• Exercise data:
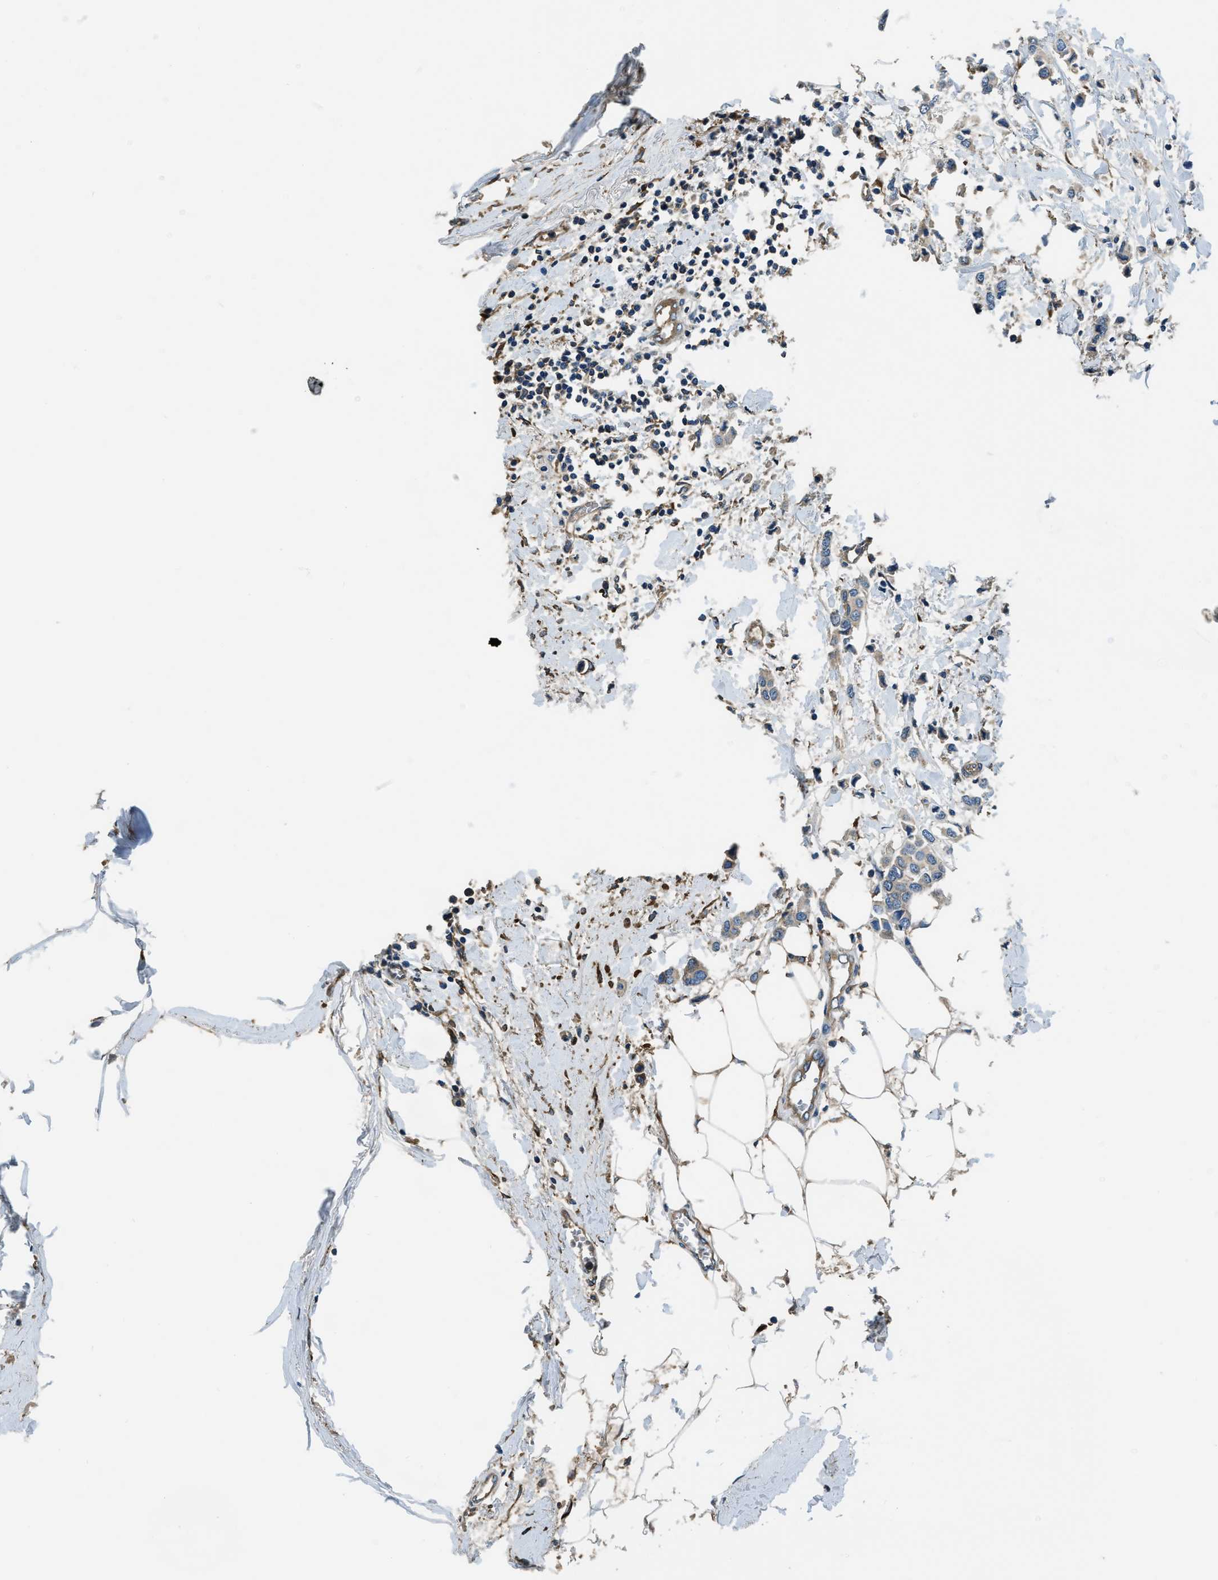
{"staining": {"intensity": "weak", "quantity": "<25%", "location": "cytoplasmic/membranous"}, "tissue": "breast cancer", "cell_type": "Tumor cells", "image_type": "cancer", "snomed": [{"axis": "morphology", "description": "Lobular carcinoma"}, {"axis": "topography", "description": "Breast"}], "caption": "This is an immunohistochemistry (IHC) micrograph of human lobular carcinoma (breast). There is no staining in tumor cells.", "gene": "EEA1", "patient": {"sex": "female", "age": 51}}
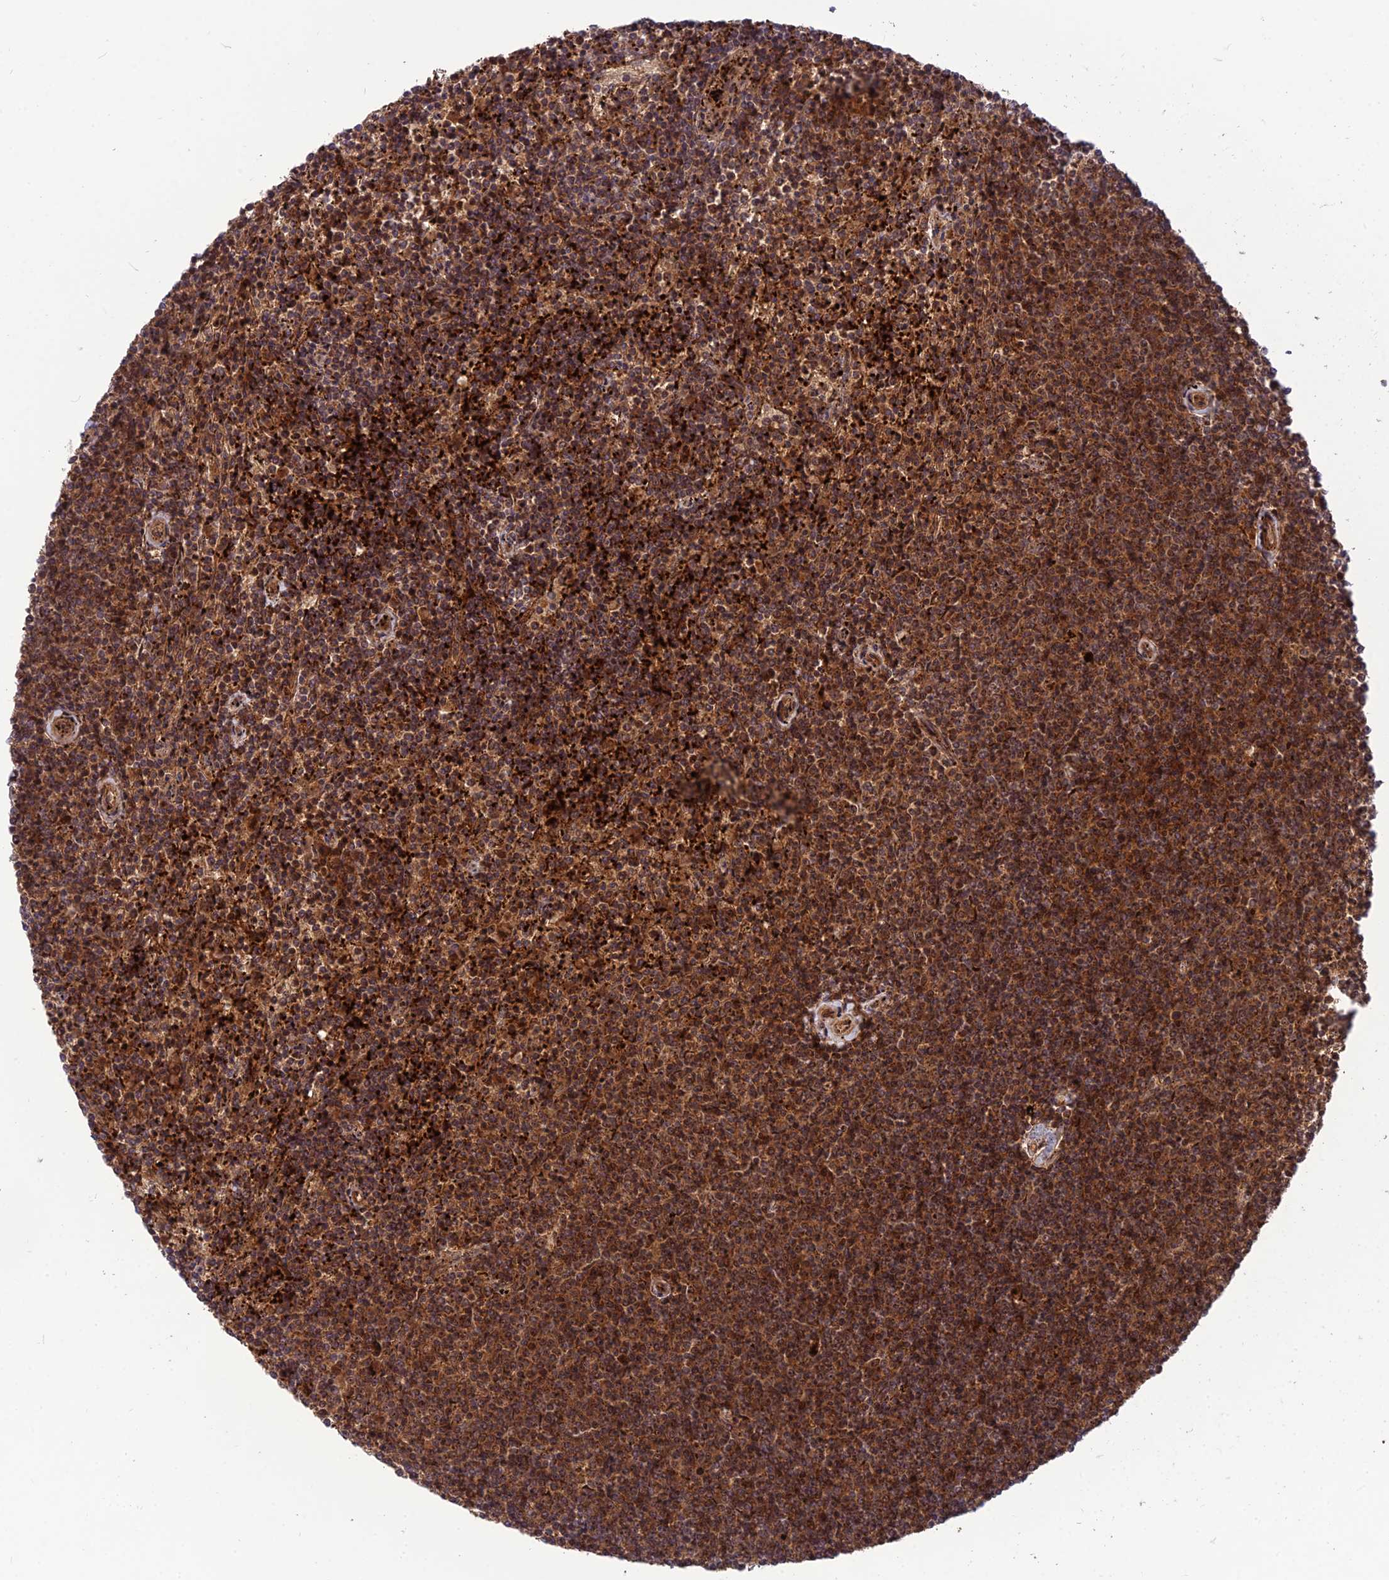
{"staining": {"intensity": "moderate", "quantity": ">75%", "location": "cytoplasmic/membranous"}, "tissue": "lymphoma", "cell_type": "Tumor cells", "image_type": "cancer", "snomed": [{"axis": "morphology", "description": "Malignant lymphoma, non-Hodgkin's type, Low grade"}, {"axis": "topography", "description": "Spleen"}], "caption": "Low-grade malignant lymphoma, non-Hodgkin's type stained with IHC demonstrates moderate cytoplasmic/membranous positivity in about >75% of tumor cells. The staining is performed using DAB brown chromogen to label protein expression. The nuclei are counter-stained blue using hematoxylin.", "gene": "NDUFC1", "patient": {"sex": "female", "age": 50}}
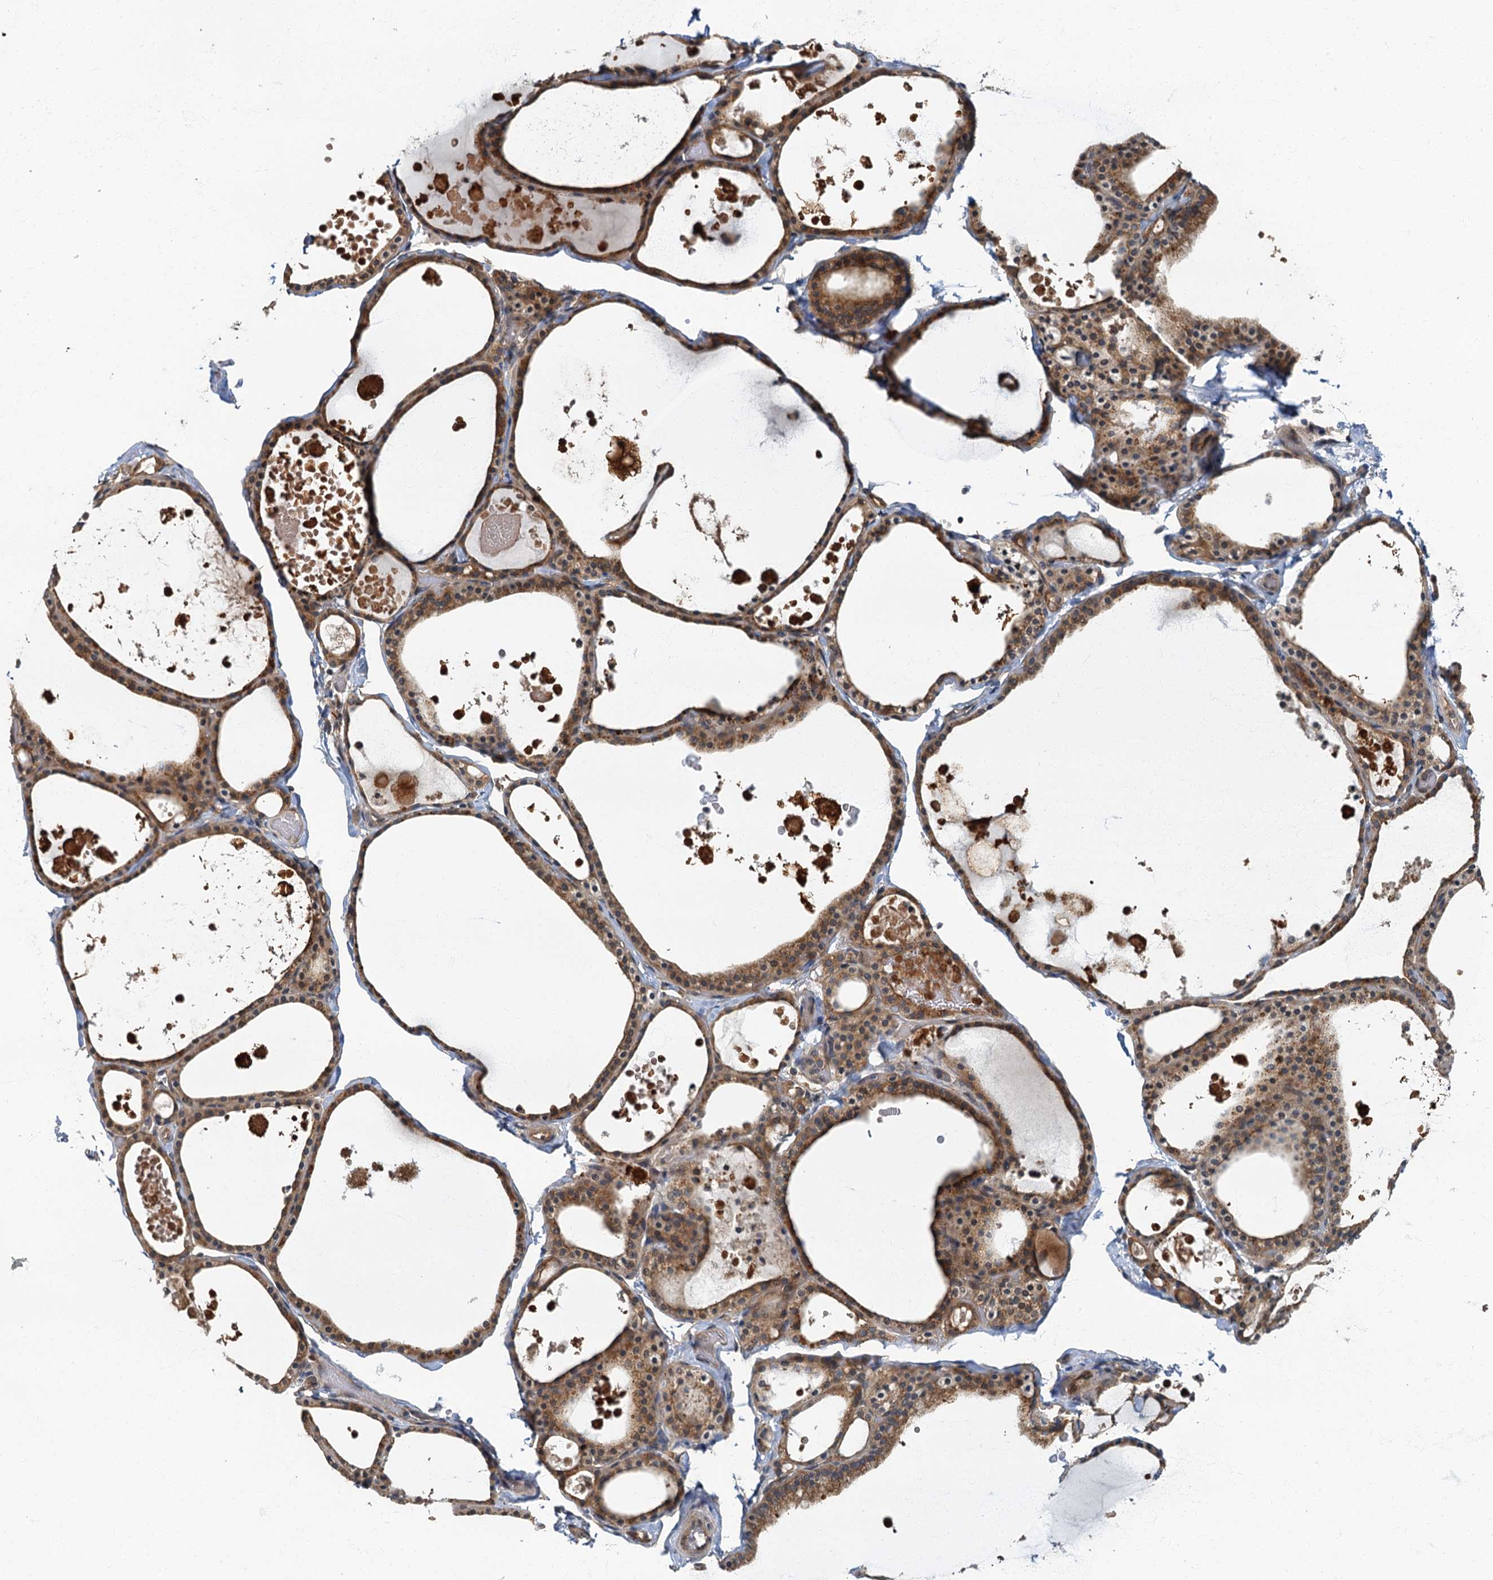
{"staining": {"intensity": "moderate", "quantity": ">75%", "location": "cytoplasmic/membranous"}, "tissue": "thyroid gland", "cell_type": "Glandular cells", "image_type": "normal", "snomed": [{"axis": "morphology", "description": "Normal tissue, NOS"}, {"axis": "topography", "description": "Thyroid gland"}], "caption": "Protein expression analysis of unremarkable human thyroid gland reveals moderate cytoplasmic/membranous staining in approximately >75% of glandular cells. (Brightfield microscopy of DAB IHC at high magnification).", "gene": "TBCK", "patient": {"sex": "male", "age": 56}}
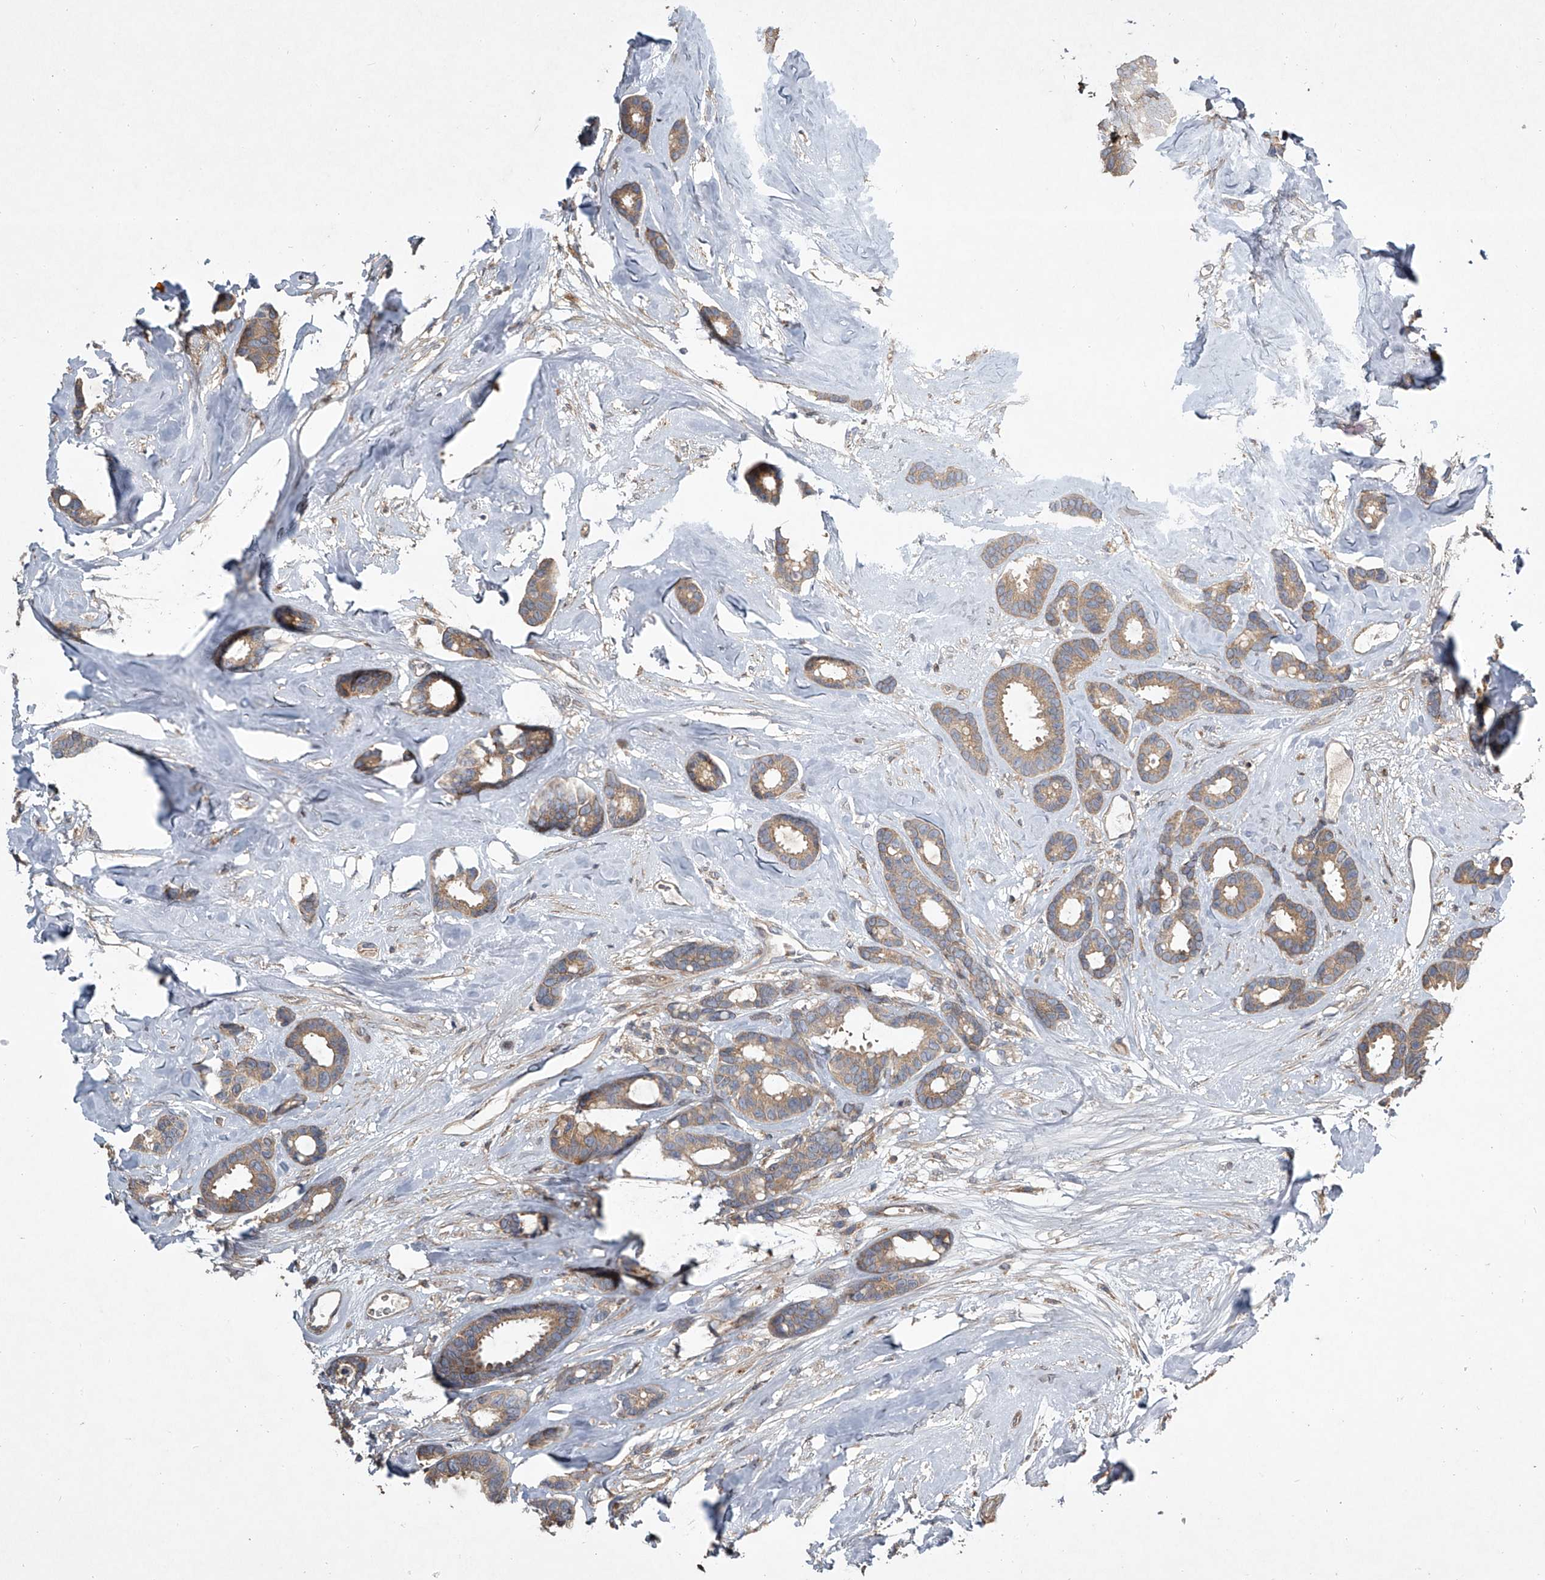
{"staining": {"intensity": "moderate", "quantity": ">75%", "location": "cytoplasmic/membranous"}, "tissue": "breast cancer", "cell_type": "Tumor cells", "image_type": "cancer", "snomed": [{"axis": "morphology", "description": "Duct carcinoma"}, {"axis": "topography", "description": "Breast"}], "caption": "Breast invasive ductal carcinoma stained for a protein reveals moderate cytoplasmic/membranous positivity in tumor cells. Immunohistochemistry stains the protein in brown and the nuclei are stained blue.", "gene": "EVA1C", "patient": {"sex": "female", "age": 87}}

• Task directions: Return only the lines running from the top of the data to the line that holds "non-Hodgkin's type, Low". Include both of those lines, but skip the pictures.

• Your response:
{"staining": {"intensity": "weak", "quantity": "<25%", "location": "cytoplasmic/membranous"}, "tissue": "breast cancer", "cell_type": "Tumor cells", "image_type": "cancer", "snomed": [{"axis": "morphology", "description": "Lobular carcinoma"}, {"axis": "topography", "description": "Breast"}], "caption": "This is an immunohistochemistry (IHC) micrograph of human lobular carcinoma (breast). There is no staining in tumor cells.", "gene": "EEA1", "patient": {"sex": "female", "age": 51}}
{"staining": {"intensity": "moderate", "quantity": ">75%", "location": "cytoplasmic/membranous"}, "tissue": "lymphoma", "cell_type": "Tumor cells", "image_type": "cancer", "snomed": [{"axis": "morphology", "description": "Malignant lymphoma, non-Hodgkin's type, Low grade"}, {"axis": "topography", "description": "Spleen"}], "caption": "Low-grade malignant lymphoma, non-Hodgkin's type stained with IHC demonstrates moderate cytoplasmic/membranous positivity in about >75% of tumor cells. The staining is performed using DAB brown chromogen to label protein expression. The nuclei are counter-stained blue using hematoxylin.", "gene": "NDUFC1", "patient": {"sex": "female", "age": 50}}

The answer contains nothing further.